Now that the end of the summer is quickly approaching, many parents will be preparing to send their children off to pursue a post secondary education. Funding of these needs can basically come from any combination of 3 sources: 1) Savings – RESPs, trust accounts or otherwise 2) Loans – either government or from another source or 3) Current/Future cash flow that usually comes from parents or students employment income throughout the year.
The options utilized usually are determined by one’s personal circumstances. Having said that, as a result of the matching government contributions and income splitting opportunities present in RESPs, most individuals that have the foresight to plan for their children’s education utilize RESPs as one of their key solutions.
While the financial industry has been fairly effective of explaining all of the advantages of contributing to an RESP very little has been communicated about how one can make withdrawals. Consequently, this month’s article will be focusing on how best to make withdrawals from RESPs. Basically, there are 4 types of RESP withdrawals methods available: refund of contributions, education assistance payments (EAPs), accumulatred income payments (AIPs) and payments to a designated educational institution in Canada.
As the name implies, a refund of contributions is simply the subscriber having their principal returned to them. While there are no tax consequences involved in receiving one’s principal, if the beneficiary is not attending a qualifying post secondary educational institution, the government payments associated with that original contributions will have to be returned.

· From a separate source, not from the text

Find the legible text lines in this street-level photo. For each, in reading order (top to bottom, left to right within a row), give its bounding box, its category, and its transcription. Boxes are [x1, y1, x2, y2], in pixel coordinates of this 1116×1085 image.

An EAP is an amount paid to a beneficiary from an RESP, including Canadian Education Savings Grants (CESG) and income (but not principal) to help finance the cost of a qualifying post secondary education. During the first 13 weeks of attending a qualifying program full time, a maximum of $5,000 ($2,500 if part time) can be withdrawn in the form of an EAP. After these first 13 weeks, the withdrawals only have to be “reasonable” and are not governed by any maximums. There is also no restriction on how any of the funds can be used. EAP payments are taxable income to the beneficiary (student) and most students pay very little if any taxes at all because of their limited time to work and substantial tax credits for education. Consequently, this is usually the most effective form of withdrawals for students attending a qualifying educational institution.
An AIP is generally a payment made to the original subscriber of an RESP. These payments resulted from the growth that accumulated in the RESP and can only be made if the beneficiary is not going to pursue a qualifying post secondary education and if the subscriber is a Canadian resident. AIPs are fully taxable unless rolled over into an RRSP; assuming that there is sufficient RRSP contribution room. It is however important to note that there is a 20% tax on AIP payments in order for the government to be able to recoup the CESGs that were intended for educational pursuits.
If an RESP has to be collapsed while investment income remains in the plan and the plan does not qualify for an AIP; the remaining funds will need to be paid out to the designated educational institution that was included on the original RESP application. As the proceeds will be going to an educational institution, this institution will be responsible for any potential taxation.
On the surface, withdrawing funds from an RESP seems like a straightforward task, however, this is often not the case. Professional advice should be utilized to ensure that one maximizes the benefits of their RESP while avoiding potential pitfalls.